Will: Freshplus Cashier
At Freshplus, Clarksville’s neighborhood grocery store, customers pay for the convenience of short lines and a front door parking space. Last night I arrived just before the 9 p.m. closing time.
“About to be off?” I asked the hipster cashier.
“Yeah.” She held her fingers up in a V. ”Gonna head outside for a victory cigarette.”

Long as I’ve been shopping there, this Clarksville Freshplus has consistently employed young hipsters, no telling exactly why. I guess the younger cool kids want to work there because their older friends do and that just goes on as the decades pass.
Back when I was in high school, my friend Damian Rodriguez worked at this Freshplus. Weekends he’d drive three or four of us around in his black VW bug, listening to Slayer blaring on the jambox that one of us had to hold in our lap because the stereo was always busted.

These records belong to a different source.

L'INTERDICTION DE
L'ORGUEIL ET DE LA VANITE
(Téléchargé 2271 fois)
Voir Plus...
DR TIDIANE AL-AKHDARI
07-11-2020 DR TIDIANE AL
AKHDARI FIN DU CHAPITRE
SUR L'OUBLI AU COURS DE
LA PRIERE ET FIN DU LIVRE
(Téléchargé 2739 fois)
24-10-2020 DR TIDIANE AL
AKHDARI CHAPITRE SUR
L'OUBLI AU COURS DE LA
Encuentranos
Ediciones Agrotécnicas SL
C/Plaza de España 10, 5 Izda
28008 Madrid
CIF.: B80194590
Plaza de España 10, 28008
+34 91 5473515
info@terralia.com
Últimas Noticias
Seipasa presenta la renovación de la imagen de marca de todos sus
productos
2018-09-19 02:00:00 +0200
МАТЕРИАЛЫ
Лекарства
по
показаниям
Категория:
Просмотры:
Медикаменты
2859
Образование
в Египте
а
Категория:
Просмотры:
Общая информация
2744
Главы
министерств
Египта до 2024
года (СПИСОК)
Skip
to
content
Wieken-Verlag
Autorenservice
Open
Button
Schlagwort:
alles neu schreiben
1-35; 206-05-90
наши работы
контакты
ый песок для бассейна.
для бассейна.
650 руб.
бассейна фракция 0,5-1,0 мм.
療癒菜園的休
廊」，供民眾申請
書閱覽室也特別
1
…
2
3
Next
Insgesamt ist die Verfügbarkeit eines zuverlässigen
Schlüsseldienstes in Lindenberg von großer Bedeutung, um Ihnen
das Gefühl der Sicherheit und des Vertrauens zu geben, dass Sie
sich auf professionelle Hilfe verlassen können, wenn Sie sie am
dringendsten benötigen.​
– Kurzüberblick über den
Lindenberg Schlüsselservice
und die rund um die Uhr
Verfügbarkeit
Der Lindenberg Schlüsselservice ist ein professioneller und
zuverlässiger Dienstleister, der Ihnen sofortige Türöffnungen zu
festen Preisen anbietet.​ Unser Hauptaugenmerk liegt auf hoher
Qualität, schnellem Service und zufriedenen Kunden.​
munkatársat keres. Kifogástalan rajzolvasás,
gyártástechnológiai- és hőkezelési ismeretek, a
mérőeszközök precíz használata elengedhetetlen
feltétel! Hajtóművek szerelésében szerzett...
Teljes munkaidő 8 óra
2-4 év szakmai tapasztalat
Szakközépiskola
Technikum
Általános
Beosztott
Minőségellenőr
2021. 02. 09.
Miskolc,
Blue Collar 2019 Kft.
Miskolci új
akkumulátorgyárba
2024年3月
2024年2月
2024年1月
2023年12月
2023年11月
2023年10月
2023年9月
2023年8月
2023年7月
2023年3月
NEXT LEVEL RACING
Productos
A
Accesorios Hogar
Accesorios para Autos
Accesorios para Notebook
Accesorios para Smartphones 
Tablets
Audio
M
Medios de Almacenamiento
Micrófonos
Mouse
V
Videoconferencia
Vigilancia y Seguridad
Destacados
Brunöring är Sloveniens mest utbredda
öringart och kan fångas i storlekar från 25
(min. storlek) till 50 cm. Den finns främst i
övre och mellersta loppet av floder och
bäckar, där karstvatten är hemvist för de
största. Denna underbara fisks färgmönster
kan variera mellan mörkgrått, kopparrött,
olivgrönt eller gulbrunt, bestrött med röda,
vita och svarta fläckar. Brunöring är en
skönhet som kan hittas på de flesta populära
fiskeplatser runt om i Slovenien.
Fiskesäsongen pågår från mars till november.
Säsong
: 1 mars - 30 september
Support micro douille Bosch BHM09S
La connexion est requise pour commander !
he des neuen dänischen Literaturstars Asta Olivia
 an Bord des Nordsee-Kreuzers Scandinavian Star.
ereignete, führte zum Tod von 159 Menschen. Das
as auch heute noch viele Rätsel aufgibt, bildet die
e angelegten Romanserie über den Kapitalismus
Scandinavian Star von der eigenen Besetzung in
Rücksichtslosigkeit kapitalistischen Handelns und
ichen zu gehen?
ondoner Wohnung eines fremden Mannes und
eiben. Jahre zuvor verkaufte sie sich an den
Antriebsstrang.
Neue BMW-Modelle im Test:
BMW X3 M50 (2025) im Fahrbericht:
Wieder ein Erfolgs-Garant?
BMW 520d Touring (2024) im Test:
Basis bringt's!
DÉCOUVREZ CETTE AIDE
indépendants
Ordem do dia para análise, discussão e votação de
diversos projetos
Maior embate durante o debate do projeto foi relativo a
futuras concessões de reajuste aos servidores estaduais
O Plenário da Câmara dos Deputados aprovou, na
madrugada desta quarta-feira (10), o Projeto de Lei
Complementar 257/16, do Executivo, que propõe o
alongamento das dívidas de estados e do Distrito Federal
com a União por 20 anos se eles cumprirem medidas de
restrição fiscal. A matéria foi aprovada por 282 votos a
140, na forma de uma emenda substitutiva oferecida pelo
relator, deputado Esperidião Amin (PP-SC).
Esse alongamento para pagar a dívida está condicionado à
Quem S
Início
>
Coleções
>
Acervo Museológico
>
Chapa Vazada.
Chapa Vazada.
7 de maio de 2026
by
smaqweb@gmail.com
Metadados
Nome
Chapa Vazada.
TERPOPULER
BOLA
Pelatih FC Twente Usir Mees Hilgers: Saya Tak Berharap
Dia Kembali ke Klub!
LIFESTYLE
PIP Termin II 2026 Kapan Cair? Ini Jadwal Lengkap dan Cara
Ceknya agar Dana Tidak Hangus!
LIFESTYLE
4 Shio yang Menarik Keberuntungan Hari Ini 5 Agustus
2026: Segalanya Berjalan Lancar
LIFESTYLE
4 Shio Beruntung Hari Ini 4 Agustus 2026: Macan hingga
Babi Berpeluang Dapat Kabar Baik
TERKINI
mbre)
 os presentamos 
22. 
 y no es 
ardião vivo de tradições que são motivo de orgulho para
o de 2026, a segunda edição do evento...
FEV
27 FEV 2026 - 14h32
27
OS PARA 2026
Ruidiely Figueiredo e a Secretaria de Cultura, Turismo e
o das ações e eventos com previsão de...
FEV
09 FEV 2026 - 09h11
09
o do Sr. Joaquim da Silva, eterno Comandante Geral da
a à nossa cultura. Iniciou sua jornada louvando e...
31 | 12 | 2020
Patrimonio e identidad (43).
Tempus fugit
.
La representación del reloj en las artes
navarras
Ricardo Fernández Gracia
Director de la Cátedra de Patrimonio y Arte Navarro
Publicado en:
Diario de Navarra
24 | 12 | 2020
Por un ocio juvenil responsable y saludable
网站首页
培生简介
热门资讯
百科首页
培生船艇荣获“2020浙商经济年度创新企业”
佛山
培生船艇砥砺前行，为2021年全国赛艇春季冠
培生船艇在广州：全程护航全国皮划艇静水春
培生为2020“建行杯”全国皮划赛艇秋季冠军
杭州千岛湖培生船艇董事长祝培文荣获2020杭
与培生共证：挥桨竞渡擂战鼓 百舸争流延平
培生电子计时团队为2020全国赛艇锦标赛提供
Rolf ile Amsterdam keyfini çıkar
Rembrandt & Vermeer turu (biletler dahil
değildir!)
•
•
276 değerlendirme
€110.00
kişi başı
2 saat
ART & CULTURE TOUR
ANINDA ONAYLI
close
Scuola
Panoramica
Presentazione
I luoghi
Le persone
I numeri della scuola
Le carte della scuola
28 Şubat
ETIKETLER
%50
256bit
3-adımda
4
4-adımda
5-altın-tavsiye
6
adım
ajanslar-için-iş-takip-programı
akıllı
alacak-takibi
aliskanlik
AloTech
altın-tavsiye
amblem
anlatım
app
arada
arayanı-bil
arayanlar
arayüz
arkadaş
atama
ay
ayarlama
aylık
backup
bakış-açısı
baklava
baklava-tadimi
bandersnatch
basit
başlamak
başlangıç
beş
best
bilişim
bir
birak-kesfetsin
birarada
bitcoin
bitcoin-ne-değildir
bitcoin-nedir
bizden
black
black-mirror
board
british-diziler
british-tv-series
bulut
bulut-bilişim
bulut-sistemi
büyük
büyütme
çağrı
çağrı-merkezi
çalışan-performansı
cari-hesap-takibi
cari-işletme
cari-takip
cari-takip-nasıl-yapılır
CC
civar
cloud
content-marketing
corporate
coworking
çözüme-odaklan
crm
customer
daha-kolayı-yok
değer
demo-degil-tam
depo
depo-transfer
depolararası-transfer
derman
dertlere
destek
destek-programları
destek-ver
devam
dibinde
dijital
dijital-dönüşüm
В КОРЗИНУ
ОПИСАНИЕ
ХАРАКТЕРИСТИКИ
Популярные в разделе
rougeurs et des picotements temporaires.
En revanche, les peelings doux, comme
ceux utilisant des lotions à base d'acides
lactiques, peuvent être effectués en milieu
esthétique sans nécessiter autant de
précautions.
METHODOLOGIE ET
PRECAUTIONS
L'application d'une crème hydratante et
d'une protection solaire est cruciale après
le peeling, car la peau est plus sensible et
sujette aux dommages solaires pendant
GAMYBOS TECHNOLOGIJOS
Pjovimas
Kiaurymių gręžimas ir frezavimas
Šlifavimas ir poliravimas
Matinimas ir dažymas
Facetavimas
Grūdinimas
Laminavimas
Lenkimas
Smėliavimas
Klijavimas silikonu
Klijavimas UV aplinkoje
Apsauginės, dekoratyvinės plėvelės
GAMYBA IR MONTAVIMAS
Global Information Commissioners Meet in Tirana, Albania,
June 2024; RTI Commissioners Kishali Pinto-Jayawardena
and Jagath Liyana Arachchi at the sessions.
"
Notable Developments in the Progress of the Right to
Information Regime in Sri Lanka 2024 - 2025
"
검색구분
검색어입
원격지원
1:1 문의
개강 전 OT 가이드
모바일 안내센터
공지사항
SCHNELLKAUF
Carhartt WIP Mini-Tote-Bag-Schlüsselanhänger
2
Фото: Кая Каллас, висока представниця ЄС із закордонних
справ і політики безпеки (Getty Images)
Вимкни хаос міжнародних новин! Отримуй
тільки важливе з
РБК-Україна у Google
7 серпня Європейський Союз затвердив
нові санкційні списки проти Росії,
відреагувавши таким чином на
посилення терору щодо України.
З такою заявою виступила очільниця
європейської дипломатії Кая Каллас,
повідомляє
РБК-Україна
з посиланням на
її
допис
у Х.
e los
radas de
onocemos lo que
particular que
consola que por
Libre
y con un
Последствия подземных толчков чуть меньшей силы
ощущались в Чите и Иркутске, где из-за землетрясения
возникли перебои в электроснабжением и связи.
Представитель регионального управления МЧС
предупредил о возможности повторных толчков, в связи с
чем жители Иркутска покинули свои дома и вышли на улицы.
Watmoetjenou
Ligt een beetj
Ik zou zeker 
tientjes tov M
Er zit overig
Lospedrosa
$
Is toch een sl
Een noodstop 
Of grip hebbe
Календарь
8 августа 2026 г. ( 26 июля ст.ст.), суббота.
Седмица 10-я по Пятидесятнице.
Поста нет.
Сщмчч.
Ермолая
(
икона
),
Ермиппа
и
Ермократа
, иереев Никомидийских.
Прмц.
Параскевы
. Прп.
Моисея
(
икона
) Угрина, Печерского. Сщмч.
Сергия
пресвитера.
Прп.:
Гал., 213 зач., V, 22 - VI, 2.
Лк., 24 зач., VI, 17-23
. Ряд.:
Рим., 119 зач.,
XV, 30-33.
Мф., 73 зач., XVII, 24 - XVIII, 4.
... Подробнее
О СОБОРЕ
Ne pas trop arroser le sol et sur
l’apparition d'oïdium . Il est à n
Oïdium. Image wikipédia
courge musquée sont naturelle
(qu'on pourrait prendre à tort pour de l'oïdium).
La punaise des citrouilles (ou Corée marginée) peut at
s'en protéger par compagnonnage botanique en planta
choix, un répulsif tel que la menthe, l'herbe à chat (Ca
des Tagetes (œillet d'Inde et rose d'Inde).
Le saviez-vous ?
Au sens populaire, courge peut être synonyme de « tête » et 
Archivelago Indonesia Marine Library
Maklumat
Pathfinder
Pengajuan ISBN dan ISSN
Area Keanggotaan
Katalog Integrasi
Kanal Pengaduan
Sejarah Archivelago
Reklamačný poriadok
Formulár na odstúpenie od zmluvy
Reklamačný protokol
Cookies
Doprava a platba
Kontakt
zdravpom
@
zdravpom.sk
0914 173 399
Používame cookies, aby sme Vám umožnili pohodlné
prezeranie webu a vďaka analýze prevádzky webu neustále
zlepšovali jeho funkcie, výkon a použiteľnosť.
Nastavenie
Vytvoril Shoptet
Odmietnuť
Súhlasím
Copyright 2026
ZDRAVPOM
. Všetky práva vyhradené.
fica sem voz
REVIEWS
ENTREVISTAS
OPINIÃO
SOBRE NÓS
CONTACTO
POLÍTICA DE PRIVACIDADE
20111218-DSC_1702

These days Damian works as a film editor and script coordinator. He did a stunning job on Martin Scorcese’s documentary, No Direction Home: Bob Dylan.
I have a feeling the current cool kid cashiers at the Clarksville Freshplus will be making their own amazing art soon enough…. And I for one, can’t wait to see it.
NOTE: Why Clarksville?
In order to understand the macrocosm of the history and culture of Texas, it’s important to understand the state on a microcosmic level as well.
That’s why I’ll be examining the past and present of my favorite Texas neighborhood, Central Austin’s Clarksville. I’ve lived in Clarksville, on-and-off, for the past 29 years.
Clarksville sits a short 25-minute walk from the Texas state capitol.
A freedman’s colony after the Civil War; a shabby, eclectic middle class neighborhood during the years of my childhood; Clarksville is now gentrified, mostly white, and full of quirky, thriving local businesses.

mary has a good eye for what’s up around town. i look forward to her articles.